## SEZIONE DATI
★ ★ ★ ★
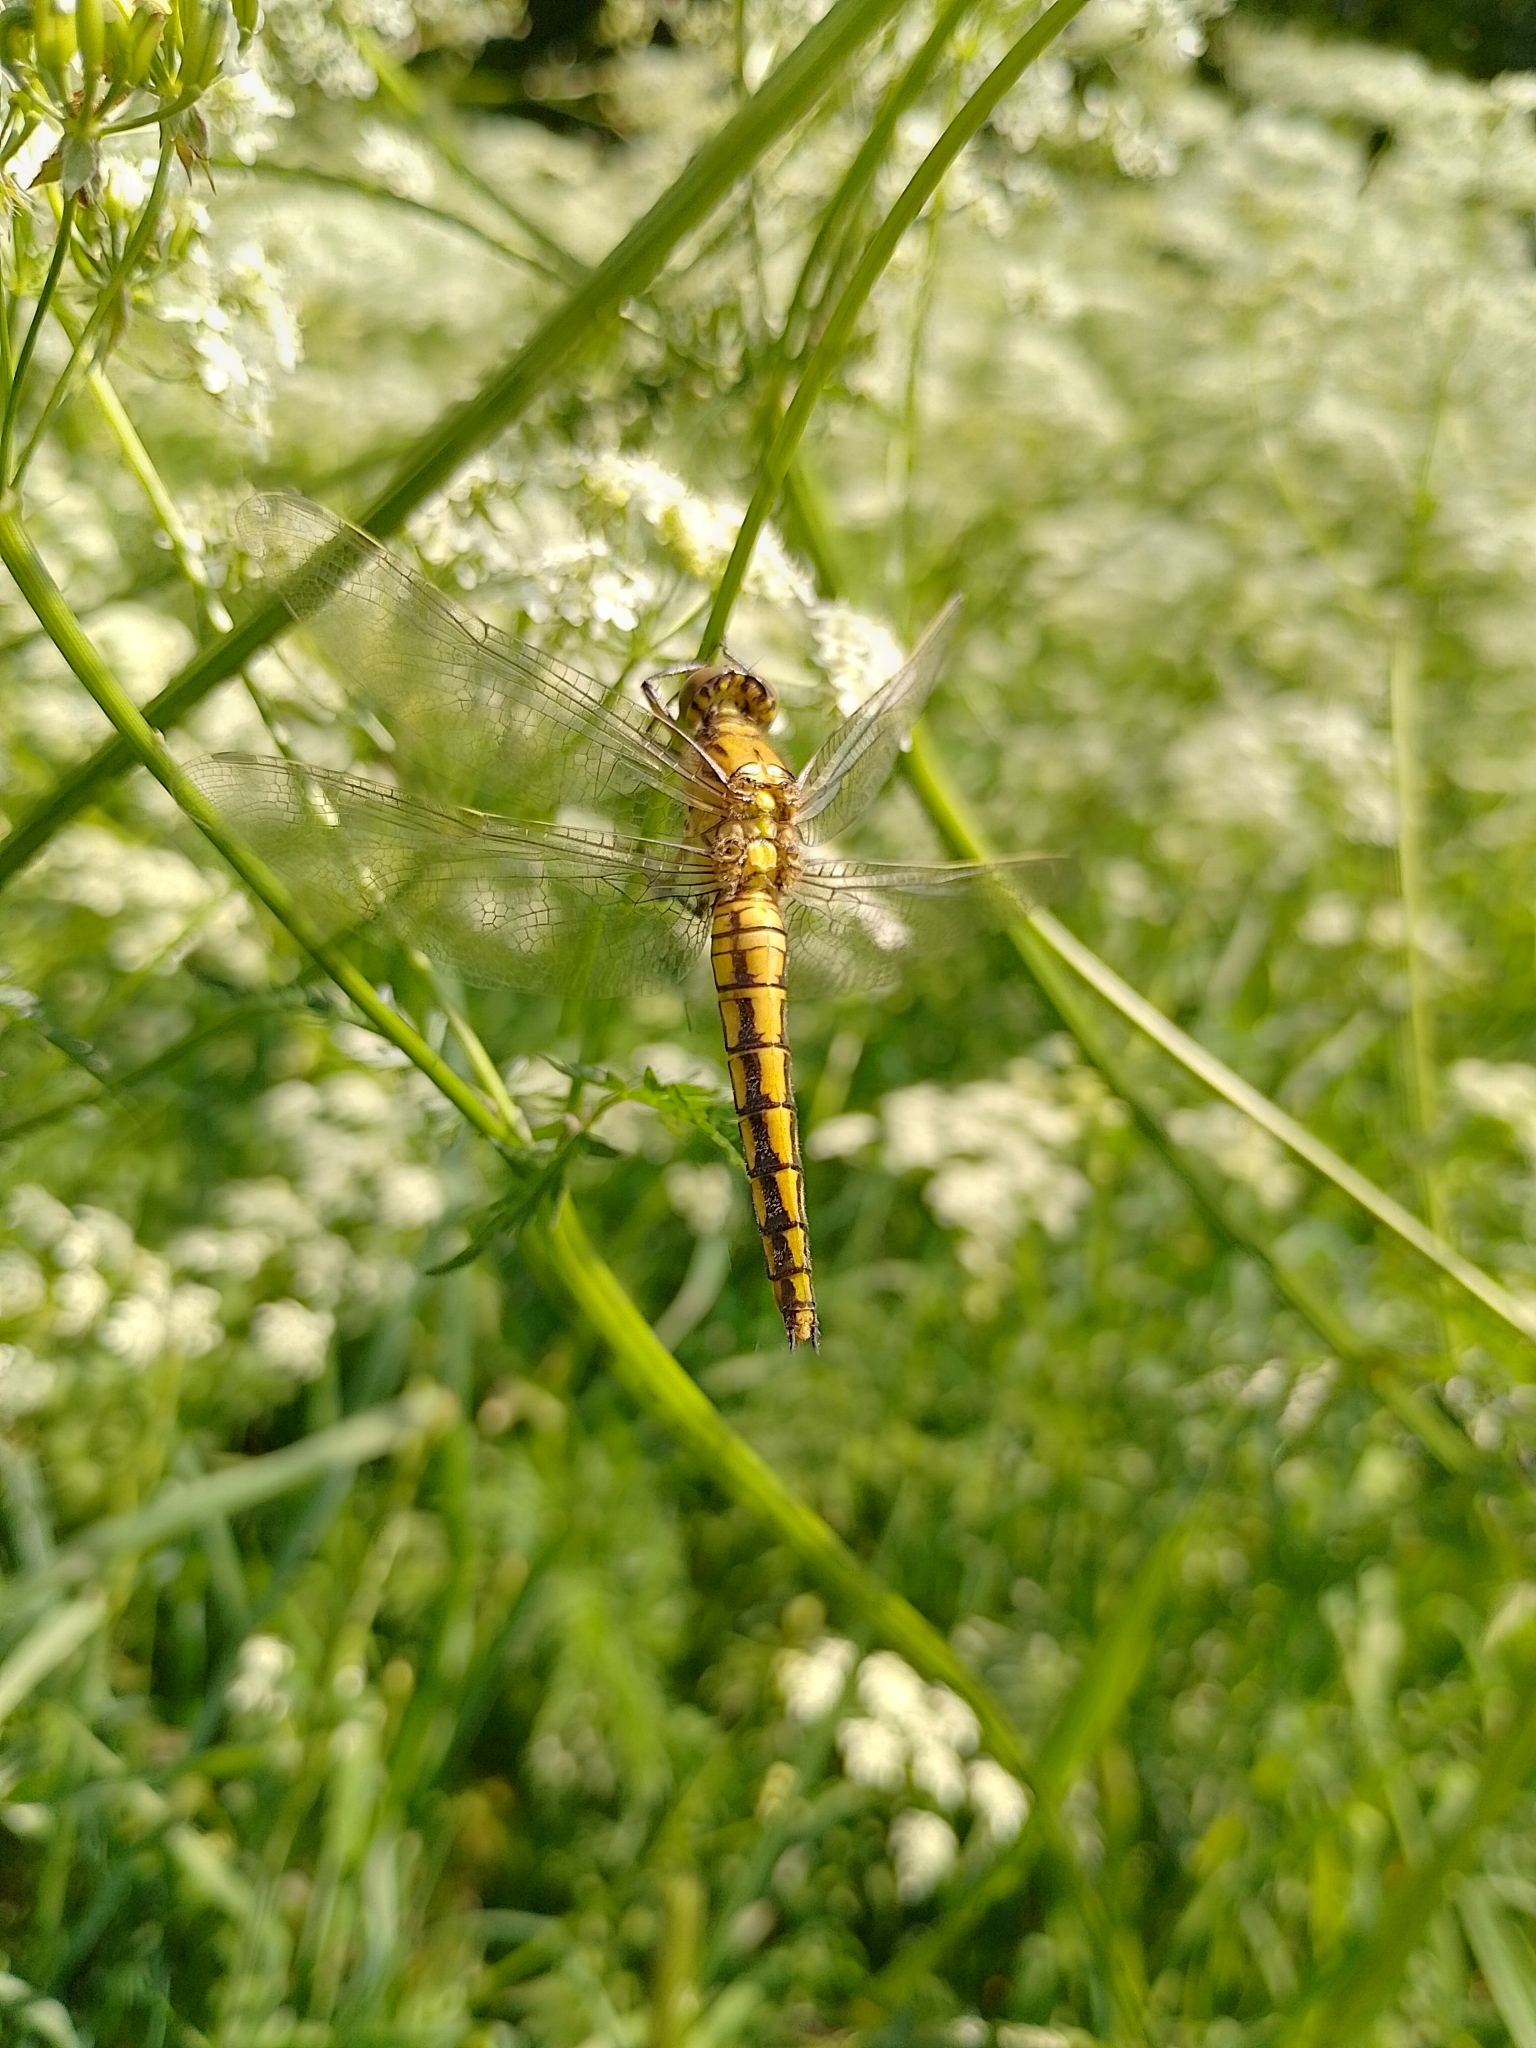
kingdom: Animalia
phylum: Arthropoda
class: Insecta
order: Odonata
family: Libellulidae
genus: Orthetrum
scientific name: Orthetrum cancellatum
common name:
★ ★ ★ ★
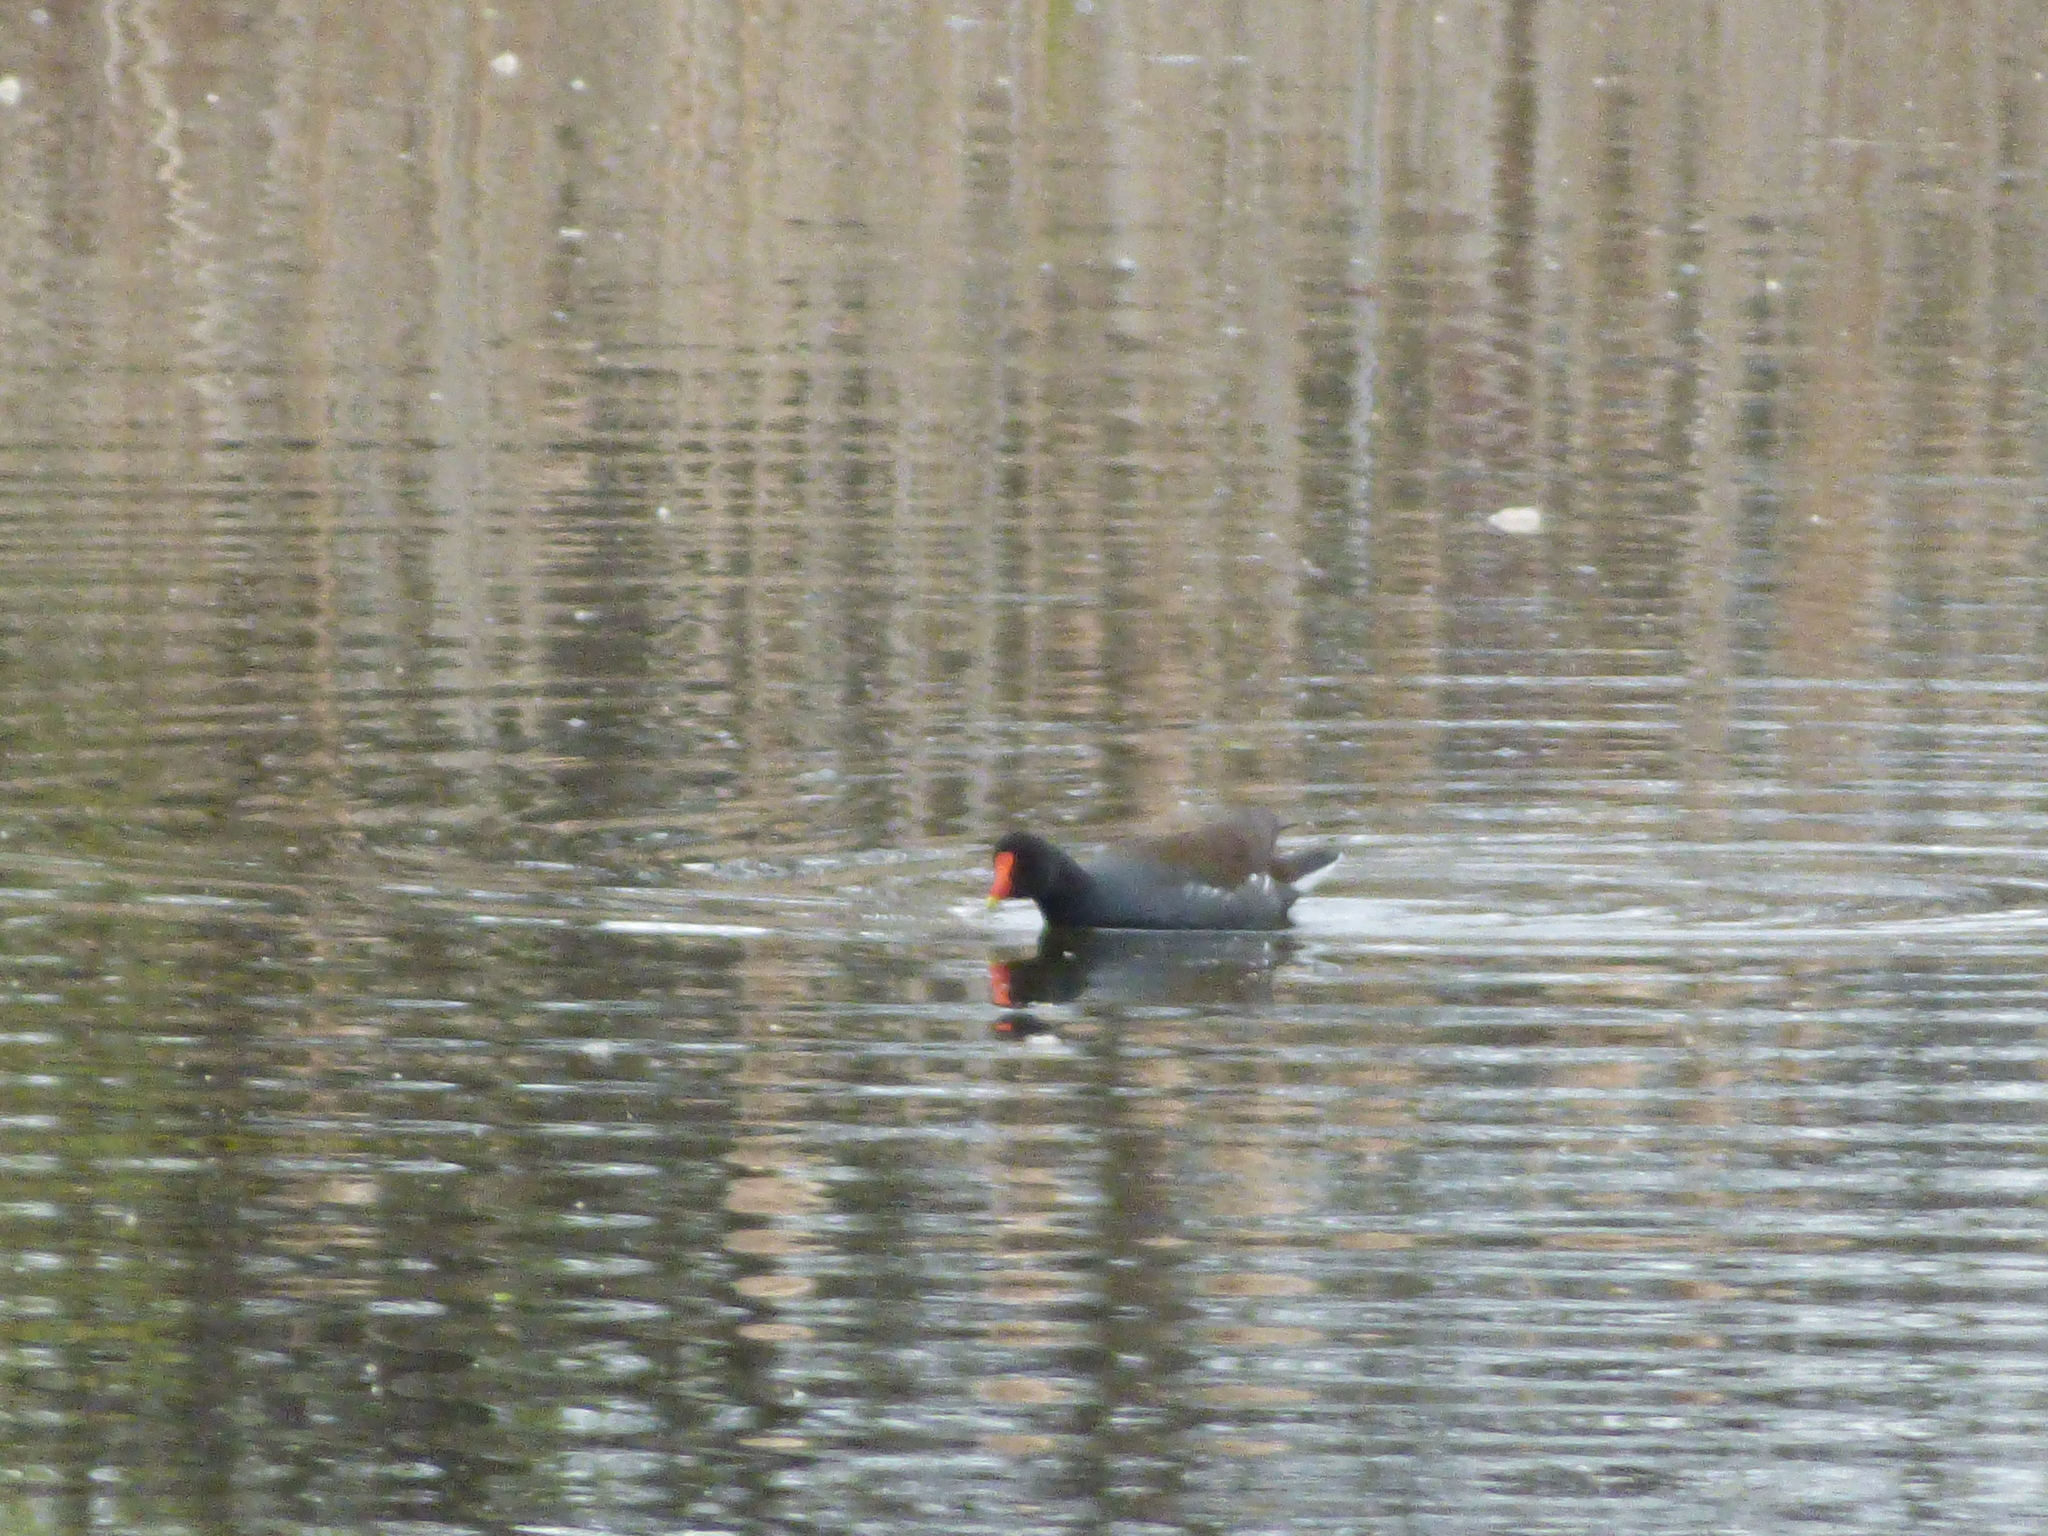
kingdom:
★ ★ ★ ★
## COSA SI CHIEDE
Trascrivi come elenco JSON di stringhe le righe dalla riga con "phylum: Arthropoda" alla riga con "scientific name: Orthetrum cancellatum", incluse entrambe, una stringa per ogni riga e senza righe vuote.

## RISPOSTA COMPLETA
[
  "phylum: Arthropoda",
  "class: Insecta",
  "order: Odonata",
  "family: Libellulidae",
  "genus: Orthetrum",
  "scientific name: Orthetrum cancellatum"
]